Life and Death of Peter Sellers
Starring: Geoffrey Rush, Charlize Theron, John Lithgow, Emily Watson
Director: Stephen Hopkins
The film: If you reckon that made-for-TV movies are all hammy, think again. Life and Death of Peter Sellers shatters this notion. The biggest surprise of this collaboration between the film divisions of TV heavyweights HBO and BBC is that they managed to secure such a great cast for a one-off, small-screen production.
It may be a one off, but it's long - just short of two hours. Career-wise, British comedian Peter Sellers covered a lot of ground, so it has to be this length (any longer would mean a series). The feature keeps a selective focus on Sellers' career, as did author Roger Lewis, whose biography was adapted for this film.

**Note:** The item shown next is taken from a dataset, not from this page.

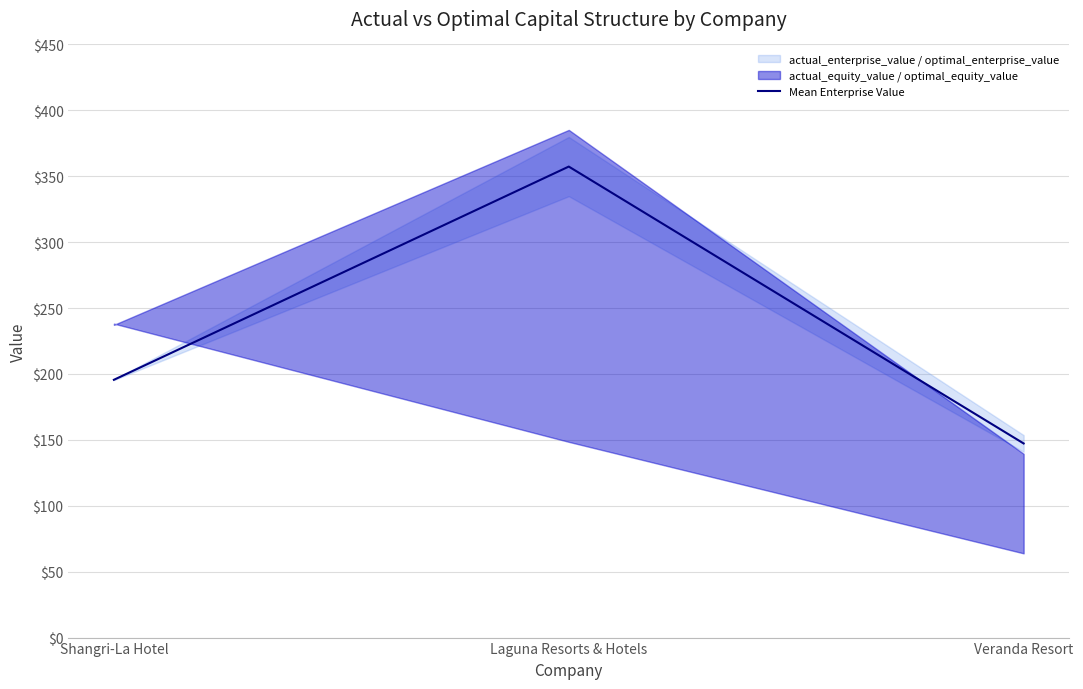

Reading left to right, extract all data points from this chart.

Shangri-La Hotel=195.6	Laguna Resorts & Hotels=357.3	Veranda Resort=147.3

Although the career chronology begins with an anarchic live studio performance of BBC Radio's The Goons, which launched Sellers, there are plenty of omitted movies as the CV sequence builds, with the plot dropping in on film sets where he acted. Most glaringly missed is The Party, a comedy landmark that gets little more than a passing nod in a psychedelic drug-addled vision.
Sellers, the seemingly introverted man off-screen, led a wild life. The film tells of various periods of alcohol, narcotic and sexual excess. Sellers is portrayed as mostly insecure in professional and personal matters, and somewhat delusional. Most embarrassingly, he mistakes Sophia Loren's flirtatious character as real and acts on the misconception.